Long-term relationships and standardization
“We are not transaction-oriented; we are relationship-oriented,” said Diaz. “From a developer perspective, I’ve yet to see one deal that someone can retire off of. You’re not going to a hit a home run on one deal. It is about building a business and doing multiple deals that make sense.”
While working on a deal, stakeholders should standardize documents that will facilitate more rapid closing of future deals.
“For smaller deals, velocity is key,” said Dick Rai, a manager at PNC Energy Capital, the renewable energy financing arm of PNC Bank. “You have to get them done [quickly]. It is a little bit harder to do on a velocity basis, and the returns are proportionately less.”
“We’ve standardized an approach and a set of documents that allows us to replicate our smaller-size projects in a way that removes a lot of the friction in a normal dealmaking process,” said Foundation’s Pimentel. “When you do have to go through that friction, the natural inclination is to do larger and larger projects, because you can distribute the costs over a larger profit pool for a larger project. What we’ve tried to do by working with the same counterparties in our projects is drive down the per-transaction costs.”
Foundation Wind Power has worked to standardize its own project documents. The truSolar Working Group is aiming to identify risks and standardize documents industry-wide.
“There are a discrete number of risks in a deal. TruSolar has [identified] fourteen buckets of risk and 400 to 500 factors,” said Mosaic’s Greg Rosen. “If we can get the industry to work through the way developers communicate the risk in the project, over time, we can make the space much more efficient [by] sharing data, bringing in standardized documents, and cutting the cycle time so we can all do more deals. When there is less ambiguity in project risk, the finance industry can more accurately price deals.”
But widespread standardization could be too much of a good thing.
“A financier would like to have everything as clean as possible. But we wouldn't have completed our first few deals if we didn’t have flexibility,” said Pimentel. “A certain level of standardization is critical, but creating a box in which nothing outside that box can be done would stunt the industry.”
Fortunately, no single standard is likely to be universally embraced, at least in the short term.

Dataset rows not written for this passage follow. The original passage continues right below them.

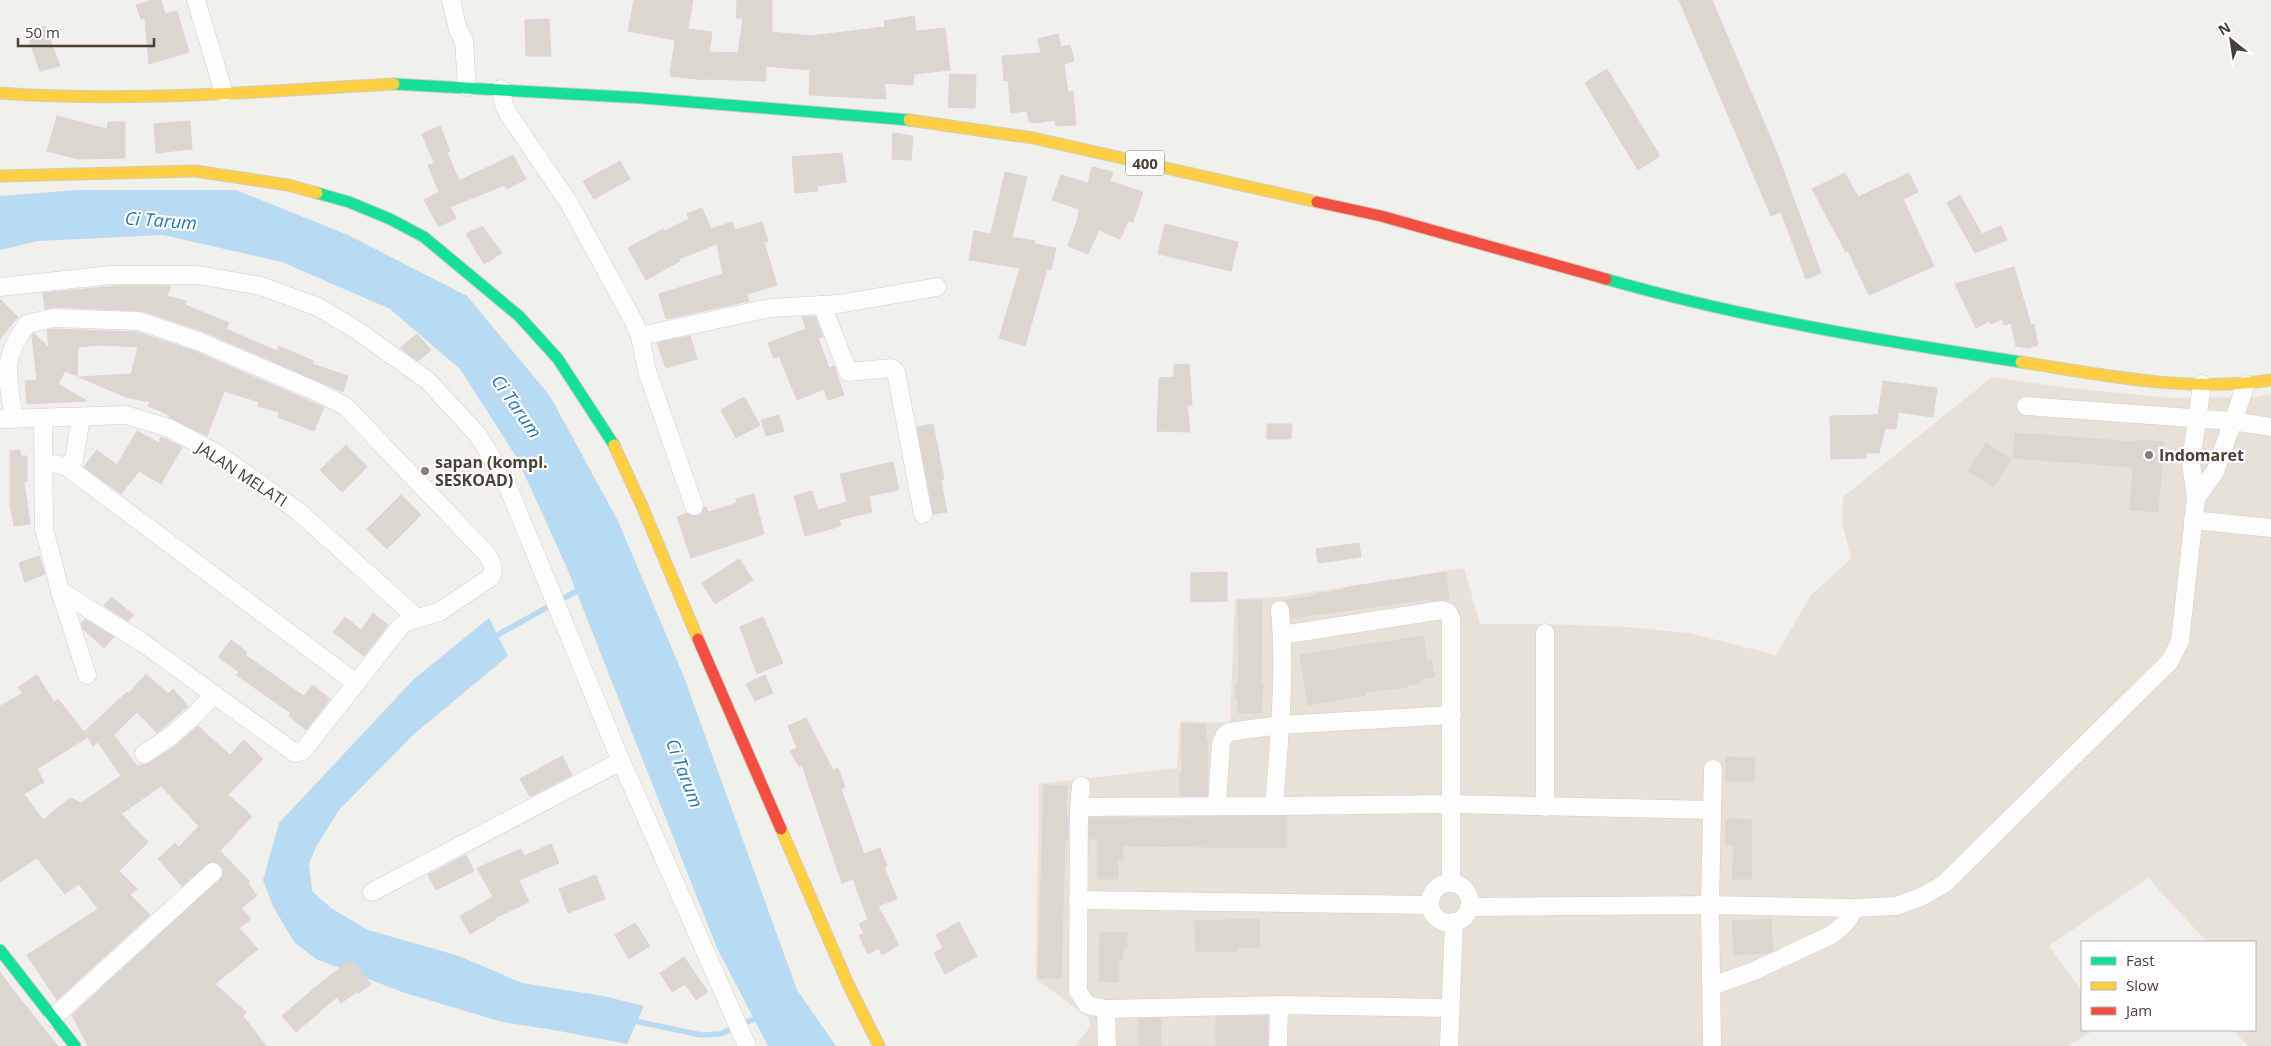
<svg xmlns="http://www.w3.org/2000/svg" width="2271" height="1046" viewBox="0 0 2271 1046" font-family="'Open Sans',sans-serif">
<style>
.residential{fill:#e6e2d7}
.water{fill:#b8daf2}
.lines{fill:none;stroke-linecap:round;stroke-linejoin:round}
.stream{stroke:#b8daf2;stroke-width:5.5}
.building{fill:#dad7d1;stroke:#dad7d0}
.street-casing{stroke:#d0cdc8;stroke-width:19}
.fast-casing{stroke:#d2cdc1;stroke-width:13}
.slow-casing{stroke:#d2cdc1;stroke-width:13}
.jam-casing{stroke:#d2cdc1;stroke-width:13}
.street{stroke:#fdfdfc;stroke-width:18}
.fast{stroke:#16e098;stroke-width:11}
.slow{stroke:#ffcf43;stroke-width:11}
.jam{stroke:#f24e42;stroke-width:11}
.poi-dot{fill:#847e74;stroke:#fff;stroke-width:2}
.labels{text-anchor:middle;dominant-baseline:central;stroke-width:4.5;stroke-linejoin:round;paint-order:stroke}
.shield{fill:#fff;stroke:#807a72;stroke-width:1}
.shield-label{font-size:15px;font-weight:bold;fill:#494135}
.poi-label{font-size:16px;font-weight:bold;fill:#494135;stroke:#fff;text-anchor:start}
.street-label{font-size:16px;fill:#494135;stroke:#fff}
.water-label{font-size:18px;font-style:italic;fill:#2477b5;stroke:#fff}
</style>
<rect width="100%" height="100%" fill="#f2f0ea"/>
<polygon class="residential" points="1992,377 2068,388 2171,398 2257,397 2271,394 2271,1046 2248,1046 2233,1030 2255,1030 2255,942 2207,942 2148,878 2049,946 2082,991 2082,1030 2094,1030 2068,1046 1075,1046 1090,1027 1089,1018 1036,979 1039,784 1177,768 1180,721 1230,723 1235,599 1281,597 1464,568 1480,624 1544,624 1627,627 1689,633 1776,655 1811,595 1851,559 1842,522 1843,497"/>
<g class="water">
<polygon points="78,190 236,190 348,235 467,296 550,396 618,521 684,677 797,990 836,1046 768,1046 717,948 567,568 517,458 460,369 390,309 282,262 163,235 38,241 0,250 0,196"/>
<polygon points="489,618 508,656 414,734 339,810 317,845 309,863 312,891 331,908 368,930 459,956 522,983 603,996 644,1006 627,1044 554,1030 502,1022 405,993 316,959 294,942 273,906 263,880 279,823 414,679"/>
</g>
<g class="lines">
<g class="stream">
<polyline points="492,638 582,588"/>
<polyline points="630,1020 701,1035 720,1034 761,1016"/>
</g>
</g>
<g class="building">
<polygon points="152,0 161,0 165,14 177,11 189,52 149,64 145,19 141,19 136,5"/>
<polygon points="634,0 693,0 688,29 712,32 709,52 738,53 743,18 736,18 737,0 772,0 772,32 811,36 885,27 884,21 914,16 916,31 945,28 950,70 914,74 913,85 884,83 886,99 809,95 810,70 766,66 766,81 706,79 706,80 670,76 675,40 628,31"/>
<polygon points="1679,0 1712,0 1777,153 1821,273 1806,279 1781,212 1771,216"/>
<polygon points="549,19 551,56 526,56 525,20"/>
<polygon points="45,26 60,66 40,71 26,31"/>
<polygon points="1058,34 1061,47 1070,45 1074,61 1064,64 1068,92 1073,91 1076,125 1056,126 1055,120 1037,123 1029,122 1027,111 1011,113 1008,80 1004,81 1002,56 1041,53 1038,39"/>
<polygon points="1607,69 1660,156 1638,170 1585,83"/>
<polygon points="950,74 976,75 975,108 948,107"/>
<polygon points="57,116 107,129 108,122 125,122 125,158 78,159 47,151"/>
<polygon points="190,121 192,149 156,153 154,124"/>
<polygon points="440,126 450,151 447,152 459,181 513,155 526,179 507,189 505,185 450,207 456,218 439,227 424,200 439,192 428,165 434,163 422,134"/>
<polygon points="893,133 913,136 911,160 892,159"/>
<polygon points="842,153 846,182 817,186 818,191 795,193 792,157"/>
<polygon points="620,161 630,179 594,199 583,181"/>
<polygon points="1092,167 1113,172 1110,181 1143,192 1133,222 1128,221 1120,239 1099,230 1088,254 1068,246 1078,218 1079,209 1052,200 1061,175 1088,183"/>
<polygon points="1005,172 1027,177 1012,237 1035,241 1034,244 1056,248 1051,270 1047,269 1025,346 999,338 1020,268 969,260 974,231 991,234"/>
<polygon points="1845,173 1858,197 1909,173 1918,192 1903,199 1934,266 1869,295 1848,251 1846,252 1812,189"/>
<polygon points="1960,195 1982,234 2001,226 2007,240 1975,253 1947,203"/>
<polygon points="702,208 711,229 732,222 735,230 762,222 768,241 764,242 777,285 747,294 749,301 666,319 659,294 723,274 717,244 679,259 680,261 646,280 628,248 663,229 664,231 689,219 687,214"/>
<polygon points="1165,224 1238,242 1231,271 1158,254"/>
<polygon points="482,226 502,253 484,264 466,234"/>
<polygon points="2014,267 2031,325 2034,324 2038,345 2028,348 2016,346 2011,323 2004,325 2002,319 1991,324 1989,321 1976,328 1955,284"/>
<polygon points="115,286 171,286 167,296 186,301 185,305 229,323 226,329 277,351 279,346 313,361 312,364 348,376 343,392 202,331 142,311 53,307 45,309 43,293"/>
<polygon points="0,299 18,317 0,339"/>
<polygon points="815,316 823,337 818,338 829,368 834,366 844,395 828,400 824,389 797,400 779,356 774,358 768,343 806,329 802,317"/>
<polygon points="54,329 137,332 194,351 324,407 314,431 278,417 279,412 258,406 259,402 224,391 207,436 169,417 170,415 148,406 150,402 126,397 79,377 131,374 138,347 99,345 78,347 77,376 65,371 58,384 87,401 27,404 25,381 37,380 32,336 34,333 49,348 47,330"/>
<polygon points="417,334 431,350 418,361 400,348"/>
<polygon points="690,336 697,359 666,368 657,343"/>
<polygon points="1189,364 1192,405 1187,405 1190,432 1157,431 1159,378 1174,377 1174,365"/>
<polygon points="1883,381 1937,388 1933,417 1898,412 1896,429 1885,428 1879,453 1866,453 1866,458 1831,459 1830,416 1878,415"/>
<polygon points="744,397 760,425 736,438 721,410"/>
<polygon points="779,415 784,431 766,436 761,420"/>
<polygon points="933,424 944,479 941,480 947,512 933,514 917,427"/>
<polygon points="1267,424 1292,424 1291,439 1267,439"/>
<polygon points="137,431 159,443 161,437 182,447 161,484 139,471 121,494 84,467 97,450 117,465"/>
<polygon points="2015,433 2135,442 2135,440 2164,442 2158,512 2130,510 2133,467 2013,458"/>
<polygon points="1986,443 2011,459 1993,487 1968,471"/>
<polygon points="346,445 367,467 342,492 320,470"/>
<polygon points="20,450 21,456 27,456 27,481 24,481 30,524 14,526 10,504 10,451"/>
<polygon points="893,462 899,490 869,496 872,512 839,520 841,526 805,536 794,496 812,491 818,510 847,502 840,474"/>
<polygon points="754,494 764,534 691,558 677,517 687,513 697,516 702,513 704,507 706,507 708,512 737,503 736,499"/>
<polygon points="401,495 421,515 387,549 367,529"/>
<polygon points="1359,543 1361,557 1318,563 1316,549"/>
<polygon points="39,556 45,574 25,582 19,563"/>
<polygon points="739,559 753,580 715,604 702,583"/>
<polygon points="1227,572 1227,601 1191,602 1191,573"/>
<polygon points="1446,572 1449,599 1431,601 1431,599 1291,618 1287,603 1287,600 1315,596 1315,594 1344,590 1344,588"/>
<polygon points="111,597 134,615 128,621 104,606"/>
<polygon points="1238,600 1262,600 1261,683 1263,683 1261,713 1238,713 1238,699 1236,699 1236,683 1239,683"/>
<polygon points="373,613 388,625 364,656 333,632 345,617 361,630"/>
<polygon points="763,617 783,663 757,674 740,627"/>
<polygon points="85,619 114,637 104,648 83,629 81,623"/>
<polygon points="1423,636 1427,661 1431,660 1434,677 1420,679 1420,683 1407,685 1407,687 1365,692 1366,695 1308,705 1300,655"/>
<polygon points="231,640 247,652 245,655 304,696 313,685 330,699 306,730 289,716 291,713 236,675 239,672 218,657"/>
<polygon points="146,674 168,694 173,689 188,706 157,733 137,712 114,735 137,766 150,763 177,745 198,726 230,755 244,740 263,759 228,795 252,816 220,851 250,882 248,883 257,896 241,908 251,919 239,928 258,949 215,984 246,1012 243,1016 266,1046 88,1046 72,1015 223,876 223,870 220,865 210,862 182,886 158,859 175,843 179,847 199,826 161,786 121,814 148,842 119,871 137,889 130,895 150,915 57,1000 27,955 98,909 79,884 65,894 37,858 0,882 0,706 23,693 18,687 37,675 54,702 58,699 88,737 37,769 44,782 24,794 43,820 70,798 81,803 121,776 98,742 93,746 85,731 127,692 129,693"/>
<polygon points="765,675 773,693 755,701 746,684"/>
<polygon points="806,718 833,770 838,768 845,787 841,789 864,854 880,848 887,866 884,867 897,899 878,906 899,945 882,955 879,948 868,954 859,936 864,933 859,924 868,919 853,879 842,883 802,765 799,767 790,751 797,748 788,726"/>
<polygon points="1182,724 1206,724 1206,742 1208,742 1207,796 1180,796 1180,773 1182,773"/>
<polygon points="562,756 572,775 530,797 520,779"/>
<polygon points="1726,757 1755,758 1754,781 1726,781"/>
<polygon points="1044,785 1067,786 1066,817 1068,817 1068,839 1065,839 1061,978 1038,978"/>
<polygon points="1287,816 1287,848 1123,846 1123,860 1118,860 1118,879 1097,879 1097,839 1089,839 1090,818"/>
<polygon points="1726,819 1752,820 1751,879 1732,879 1734,845 1725,845"/>
<polygon points="551,844 559,863 519,880 529,902 495,918 496,919 470,934 460,916 493,897 477,868 521,849 524,856"/>
<polygon points="466,855 474,871 436,890 428,875"/>
<polygon points="596,875 605,899 568,913 559,889"/>
<polygon points="1259,919 1260,947 1238,947 1238,952 1196,952 1195,921"/>
<polygon points="1771,919 1773,951 1767,953 1734,955 1732,921"/>
<polygon points="959,922 977,956 945,974 934,953 943,948 936,935"/>
<polygon points="635,923 650,946 629,959 615,935"/>
<polygon points="1100,933 1127,933 1127,948 1123,948 1123,959 1119,959 1119,982 1099,982"/>
<polygon points="684,957 708,992 696,1000 685,984 672,992 660,973"/>
<polygon points="351,960 371,984 358,994 357,992 341,1003 337,997 296,1032 282,1016 319,984"/>
<polygon points="0,972 17,995 58,1046 0,1046"/>
<polygon points="1268,1016 1267,1046 1216,1046 1216,1017"/>
<polygon points="1161,1018 1161,1046 1139,1046 1139,1019"/>
</g>
<g class="lines">
<g class="street-casing">
<g id="street">
<polyline points="196,0 224,93"/>
<polyline points="451,0 458,30 464,41 467,87"/>
<polyline points="501,89 504,105 509,115 569,203 633,320 640,336 647,371 694,506"/>
<polyline points="0,287 111,275 198,275 261,286 318,307 355,329 427,380 478,435 505,480 618,754 747,1046"/>
<polyline points="822,305 839,304 937,287"/>
<polyline points="640,336 770,308 822,305 848,372 892,368 896,372 923,514"/>
<polyline points="2202,384 2191,463 2196,498 2215,472 2246,384"/>
<polyline points="2026,406 2232,421 2271,427"/>
<polyline points="43,418 44,528 60,591 87,675"/>
<polyline points="0,419 126,415 169,428 216,453 298,511 416,617"/>
<path d="M14,419C8,376 0,361 27,324L53,318L139,321L198,341L313,390L345,406L486,553C491,561 495,567 491,577L439,612L408,621L401,626L303,751L295,753L143,643L60,591"/>
<polyline points="57,464 67,467 74,459 81,417"/>
<polyline points="67,467 356,683"/>
<polyline points="2193,520 2271,528"/>
<polyline points="1282,635 1442,610 1448,612 1451,619 1451,882"/>
<polyline points="144,754 171,736 195,715 214,694"/>
<polyline points="1217,805 1221,743 1225,735 1229,732 1280,725 1452,715"/>
<polyline points="1274,806 1451,804 1712,810"/>
<polyline points="1079,807 1081,786"/>
<polyline points="1545,807 1545,633"/>
<circle cx="1450" cy="903" r="20"/>
<polyline points="372,892 621,761"/>
<polyline points="1078,900 1429,905"/>
<polyline points="1469,907 1710,905 1854,908 1896,906 1921,897 1944,884 2170,661 2180,641 2196,498"/>
<path d="M1712,986L1754,971L1831,935C1842,927 1849,921 1854,908"/>
<path d="M1106,1009L1087,1005L1078,991L1079,807L1274,806C1279,741 1286,675 1280,610"/>
<polyline points="53,1018 213,872"/>
<polyline points="1107,1046 1106,1009 1279,1005 1449,1008"/>
<polyline points="1278,1046 1279,1005"/>
<polyline points="1449,1046 1454,922"/>
<polyline points="1712,1046 1710,905 1713,769"/>
</g>
</g>
<g class="fast-casing">
<g id="fast">
<polyline points="394,84 643,98 909,120"/>
<polyline points="317,193 349,202 390,219 424,237 519,316 558,359 614,445"/>
<path d="M1606,279C1742,318 1882,341 2021,362"/>
<polyline points="0,950 75,1046"/>
</g>
</g>
<g class="slow-casing">
<g id="slow">
<path d="M0,93C131,103 263,91 394,84"/>
<polyline points="909,120 1033,138 1317,202"/>
<polyline points="0,176 195,171 288,185 317,193"/>
<path d="M2021,362C2104,375 2188,393 2271,380"/>
<polyline points="614,445 642,506 698,639"/>
<polyline points="781,829 848,984 879,1046"/>
</g>
</g>
<g class="jam-casing">
<g id="jam">
<polyline points="1317,202 1381,216 1606,279"/>
<polyline points="698,639 781,829"/>
</g>
</g>
<use href="#street" class="street"/>
<use href="#fast" class="fast"/>
<use href="#slow" class="slow"/>
<use href="#jam" class="jam"/>
</g>
<g class="poi-dot">
<circle cx="2149" cy="455" r="5"/>
<circle cx="425" cy="471" r="5"/>
</g>
<g class="labels">
<rect class="shield" x="1126" y="150.5" width="38" height="25" rx="4"/>
<g class="shield-label">
<text x="1145" y="163">400</text>
</g>
<g class="poi-label">
<text x="2159" y="455">Indomaret</text>
<text x="435" y="462">sapan (kompl.<tspan x="435" dy="18">SESKOAD)</tspan></text>
</g>
<g class="street-label">
<text transform="translate(242 474) rotate(33)">JALAN MELATI</text>
</g>
<g class="water-label">
<text transform="translate(161 220) rotate(4)">Ci Tarum</text>
<text transform="translate(517 406) rotate(55)">Ci Tarum</text>
<text transform="translate(685 773) rotate(69)">Ci Tarum</text>
</g>
</g>
<rect x="2081" y="941" width="175" height="90" fill="#ffffff" stroke="#b6b3ae"/>
<rect x="2091" y="957" width="25" height="8" fill="#16e098" stroke="#b6b3ae"/>
<text x="2126" y="966" font-size="15" fill="#494135">Fast</text>
<rect x="2091" y="982" width="25" height="8" fill="#ffcf43" stroke="#b6b3ae"/>
<text x="2126" y="991" font-size="15" fill="#494135">Slow</text>
<rect x="2091" y="1007" width="25" height="8" fill="#f24e42" stroke="#b6b3ae"/>
<text x="2126" y="1016" font-size="15" fill="#494135">Jam</text>
<g transform="translate(2231 40) rotate(330)" stroke="#ffffff" stroke-width="4" paint-order="stroke">
<path d="M0-4L9 19L0 12L-9 19Z" fill="#494135"/>
<text y="-8" font-size="14" font-weight="bold" text-anchor="middle" fill="#494135">N</text>
</g>
<path d="M18 38v8h136v-8" fill="none" stroke="#494135" stroke-width="2.5"/>
<text x="25" y="38" font-size="15" fill="#494135" stroke="#ffffff" stroke-width="4" paint-order="stroke">50 m</text>
</svg>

“No one score is going to be a panacea and be completely adopted,” said Rosen. “Think of the 80/20 rule. [...] In addition to helping to disqualify projects that aren’t meeting the basic quantitative standards -- we speak to a lot of developers, and that is probably 60 percent to 70 percent of what is out there -- [truSolar] can be a learning tool to help people improve their projects and show what is working and what is not working.”